Research Co. and Glacier Media asked likely voters in Vancouver about the campaign, the matters that worry them and where their allegiance lies at this particular moment. The most important issue is housing (35 per cent), followed by drug overdoses with 14 per cent, and crime, poverty and property taxes, each at nine per cent.
Two thirds of likely voters (67 per cent) claim to be following the electoral campaign “very closely” (16 per cent) or “moderately closely” (51 per cent). Those who live in the west side of the city are paying more attention to the early stages of the race (72 per cent) than their counterparts who reside downtown (67 per cent) or on the east side (63 per cent).
On the issue of information, we do not see significant generational differences. Just over half of likely voters (52 per cent) have seen, read or heard media stories where mayoral or council candidates discussed their position on issues.
When we take a look at online engagement, the battle for young supporters is fierce. While only 29 per cent of all likely voters have visited the website of a mayoral or council candidate, the proportion rises to 37 per cent among those aged 18 to 34. In addition, a quarter of the city’s youngest likely voters (25 per cent) have interacted with a candidate on social media, such as following them on Twitter or liking them on Facebook, nine percentage points higher than the city-wide average (16 per cent).
At this point, the top two vote-getters in the 2018 mayoral election are locked in a tight race. Incumbent Mayor Kennedy Stewart of Forward Together is in first place with the support of 35 per cent of decided voters, followed by Ken Sim of A Better City (ABC) with 30 per cent, Colleen Hardwick of TEAM for a Livable Vancouver with 17 per cent, and Mark Marissen of Progress Vancouver with 13 per cent.
Fred Harding, recently anointed as the mayoral candidate of the Non-Partisan Association (NPA), is in a distant fifth place with four per cent. Harding has faced renewed criticism for his 2018 comments on “SOGI-Inclusive Education,” which raises awareness of and welcomes students of all sexual orientations, gender identities and family structures.
In our survey, just over two-thirds of likely voters in Vancouver (68 per cent) support the use of “SOGI-Inclusive Education.” This encompasses majorities of those who cast ballots for Stewart (72 per cent), Sim (68 per cent) and Shauna Sylvester (67 per cent) in the 2018 mayoral election.
With just five weeks to go before all ballots are cast, likely voters in Vancouver are responsible for fascinating fluctuations. Online engagement is paying off for Hardwick and Marissen, who reach 21 per cent each among decided voters aged 18 to 34, with Stewart and Sim tied at 25 per cent.
Among decided voters aged 55 and over, Sim holds a slim edge over Stewart (41 per cent to 39 per cent). Hardwick is third with 17 per cent, while Marissen and Harding barely register among this group. Stewart has a substantial lead over Sim among decided voters aged 35 to 54 (46 per cent to 31 per cent).

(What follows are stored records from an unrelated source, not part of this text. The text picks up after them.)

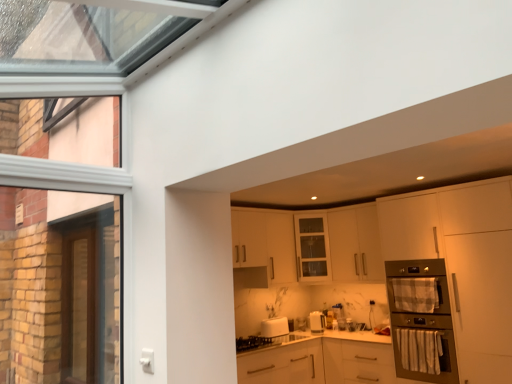
Question: Are white matte cabinet at lower center, the third cabinetry positioned from the top, and plaid fabric oven door at right far apart?

Choices:
 (A) no
 (B) yes

Answer: (A)

Question: From the image's perspective, is white matte cabinet at lower center, the 1th cabinetry positioned from the bottom, beneath plaid fabric oven door at right?

Choices:
 (A) yes
 (B) no

Answer: (A)

Question: Does white matte cabinet at lower center, the 1th cabinetry positioned from the bottom, appear on the left side of plaid fabric oven door at right?

Choices:
 (A) no
 (B) yes

Answer: (B)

Regionally, Sim connects well on the West Side (36 per cent, with Stewart at 29 per cent), while Stewart is ahead on the East Side (40 per cent, with Sim at 24 per cent) and downtown (37 per cent, with Sim at 26 per cent).
The two front-runners are holding on to a majority of their voters in the 2018 race: Stewart’s retention rate is 60 per cent and Sim’s is 59 per cent. While each candidate loses votes to the other, some of their previous supporters are going to Hardwick and Marissen. Hardwick has succeeded in courting female decided voters (23 per cent, just three points behind Sim for second place) and is the top candidate among those who cast a ballot for Sylvester in 2018 (31 per cent, with Marissen at 27 per cent).
There will be other mayoral candidates on the ballot, although seemingly not as many as the last time. The race, just as it was four years ago, is not over in September. Stewart and Sim are currently ahead of their vote totals in 2018, but well below the level of support that was enjoyed by Vision Vancouver and NPA candidates in the mayoral elections of 2008, 2011 and 2014. This presents an opening for Hardwick and Marissen, who are connecting with young voters. The only conclusive finding from this survey is that Harding’s appointment did not give the NPA any positive momentum.
Mario Canseco is president of Research Co.
Results are based on an online study conducted from September 3 to September 5, 2022, among a representative sample of 400 likely voters in the City of Vancouver. The data has been statistically weighted according to Canadian census figures for age, gender and region in the City of Vancouver. The margin of error – which measures sample variability – is plus or minus 4.9 percentage points, 19 times out of 20.